> **Short problem A**: How would you rewrite the paragraph in the forum thread about the 1984 Nissan Sentra that begins "Hi. I'm wondering if anyone out there" as a short bulleted list that keeps its main facts?
> **Short problem B**: Can you sum up the forum thread about the 1984 Nissan Sentra in two sentences?
> **Short problem C**: Do these statements agree with the forum thread about the 1984 Nissan Sentra? Answer yes or no for each, quoting the words of the thread that decide it: (i) The car belongs to QAAM's brother-in-law. (ii) El_Presidente already knew about the 50 Year anniversary model. (iii) The car has a 4 cylinder diesel engine.

> **Excerpt**:

# 1984 Nissan Sentra 50yr Anniversary Diesel



## Guest (Jan 1, 2003)

Hi. I'm wondering if anyone out there can give me any information regarding the possible value of a 1984 Nissan Sentra 4 cylinder diesel? This is a 50 Year anniversary model. It belongs to my brother-in-law and I told him that I would try to research the value if any. If there is even a website that someone can give me info about going to, I'll do that. I have done some research on my own, but so far can't seem to locate anything on a 50 Year Anniversary model. Thanks, QAAM


----------



## El_Presidente (Oct 22, 2002)

Hmm, I've never heard of it, try checking out the B11/B12 section


----------



## Guest (Jan 2, 2003)

Thanks, I will do that. QAAM


----------



## Guest (Jan 2, 2003)

*1984 50th Anniversary Sentra*

El Presidente-You had said to try section B11/B12 and I thought I knew where that was. Guess I don't, as I'm lost. I went back thru the area that list the different areas to submit your questions, as that is where I thought you were referring to. Can you direct me now?
Thanks, QAAM


----------



## stealthb14 (Apr 30, 2002)

qaam,

Click on the Forum labled "Sentra, NX, G20, 200SX " Once in there Scroll to the "B11 - B12 Chassis" and Click on that. And there your there.


----------

> **Dataset section**:
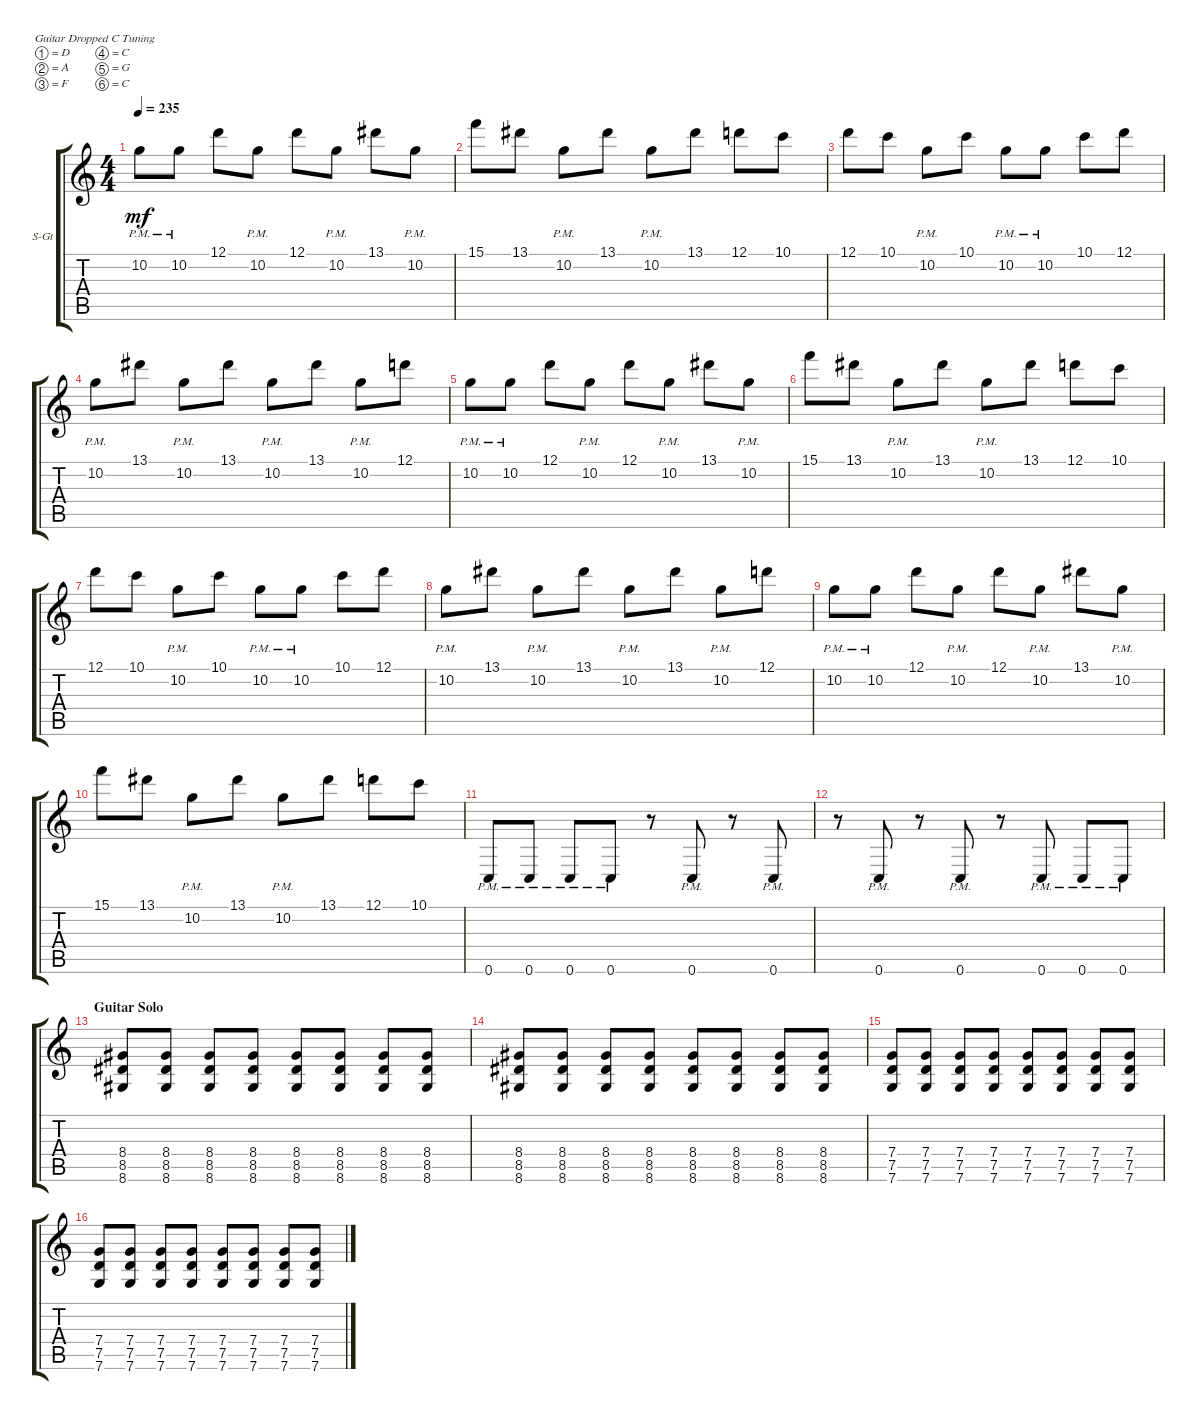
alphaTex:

> **Correct answer A**:
- Seeks information on the possible value of a 1984 Nissan Sentra 4 cylinder diesel, a 50 Year anniversary model
- The car belongs to the poster's brother-in-law, and the poster offered to research its value
- Would also welcome a website to visit for information
- The poster's own research has turned up nothing on a 50 Year Anniversary model

> **Correct answer B**: A poster signing as QAAM asks about the possible value of a brother-in-law's 1984 Nissan Sentra 4 cylinder diesel, a 50 Year anniversary model, and reports finding nothing on it so far. El_Presidente has never heard of the model and suggests the B11/B12 section, and when QAAM can't find it, stealthb14 explains how to reach it through the "Sentra, NX, G20, 200SX" forum and its "B11 - B12 Chassis" section.

> **Correct answer C**:
(i) Yes: "It belongs to my brother-in-law"
(ii) No: "Hmm, I've never heard of it"
(iii) Yes: "a 1984 Nissan Sentra 4 cylinder diesel"